# Shortcuts for Studio Mode



## w00looo (Sep 15, 2017)

Hello,
I just got an Elgato Stream Deck and I am a little disapointed : I use OBS in Studio Mode, and was hopping to switch scenes in PREVIEW before I TAKE them to the program. Like I do when I work on a tricaster for example.

Unfortunately shortcuts only work for taking the scenes directly, without previewing first. While it is great for gamers, I was hopping there was going to be a way to do this like I do.

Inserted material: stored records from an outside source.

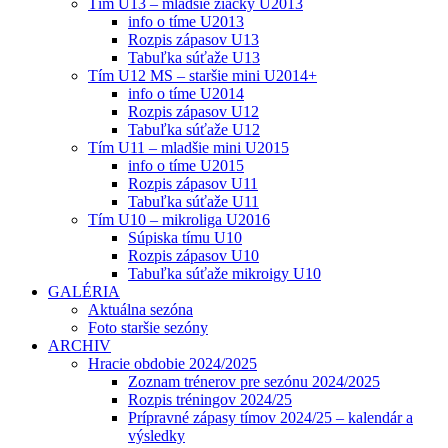
Tím U13 – mladšie žiačky U2013
info o tíme U2013
Rozpis zápasov U13
Tabuľka súťaže U13
Tím U12 MS – staršie mini U2014+
info o tíme U2014
Rozpis zápasov U12
Tabuľka súťaže U12
Tím U11 – mladšie mini U2015
info o tíme U2015
Rozpis zápasov U11
Tabuľka súťaže U11
Tím U10 – mikroliga U2016
Súpiska tímu U10
Rozpis zápasov U10
Tabuľka súťaže mikroigy U10
GALÉRIA
Aktuálna sezóna
Foto staršie sezóny
ARCHIV
Hracie obdobie 2024/2025
Zoznam trénerov pre sezónu 2024/2025
Rozpis tréningov 2024/25
Prípravné zápasy tímov 2024/25 – kalendár a
výsledky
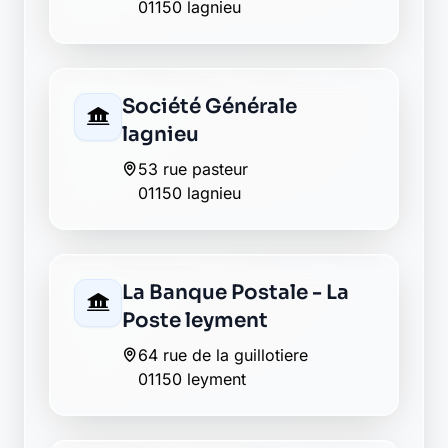
01150 lagnieu
Société Générale
lagnieu
53 rue pasteur
01150 lagnieu
La Banque Postale - La
Poste leyment
64 rue de la guillotiere
01150 leyment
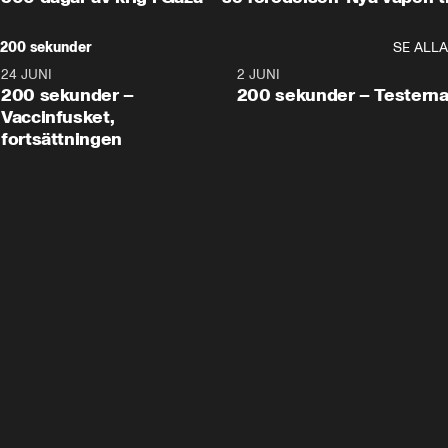
200 sekunder
SE ALLA
24 JUNI
5:00
2 JUNI
200 sekunder –
200 sekunder – Testern
Vaccinfusket,
fortsättningen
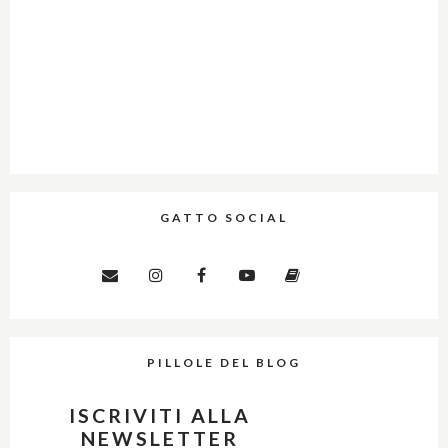
GATTO SOCIAL
PILLOLE DEL BLOG
ISCRIVITI ALLA
NEWSLETTER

The workaround is to use as little Scenes as possible, use many sources on top... But there are down sides... It would be really awesome if you guys are adding shortcuts for each scenes.

Thanks !

EDIT : setting up shortcuts in OBS and Elgato software, it works as expected. So Happy !! This is great, since I have the best of both world now (being able to preview, aswell as take scenes quickly if needed)


----------



## dodgepong (Sep 15, 2017)

This sounds more like an issue with the Stream Deck, not OBS. There should be a way via the API to switch preview scenes and trigger transitions. I would contact Elgato to request that feature, not OBS.


----------



## npudar (Apr 5, 2020)

w00looo said:


> EDIT : setting up shortcuts in OBS and Elgato software, it works as expected. So Happy !! This is great, since I have the best of both world now (being able to preview, aswell as take scenes quickly if needed)



Can you please explain how you did that? I would love to have a button that would toggle the Studio Mode, another for Fade -- and when it is in Studio Mode for my Scene selectors to only change the Preview screen.  Is this possible with what you did? Thanks.


----------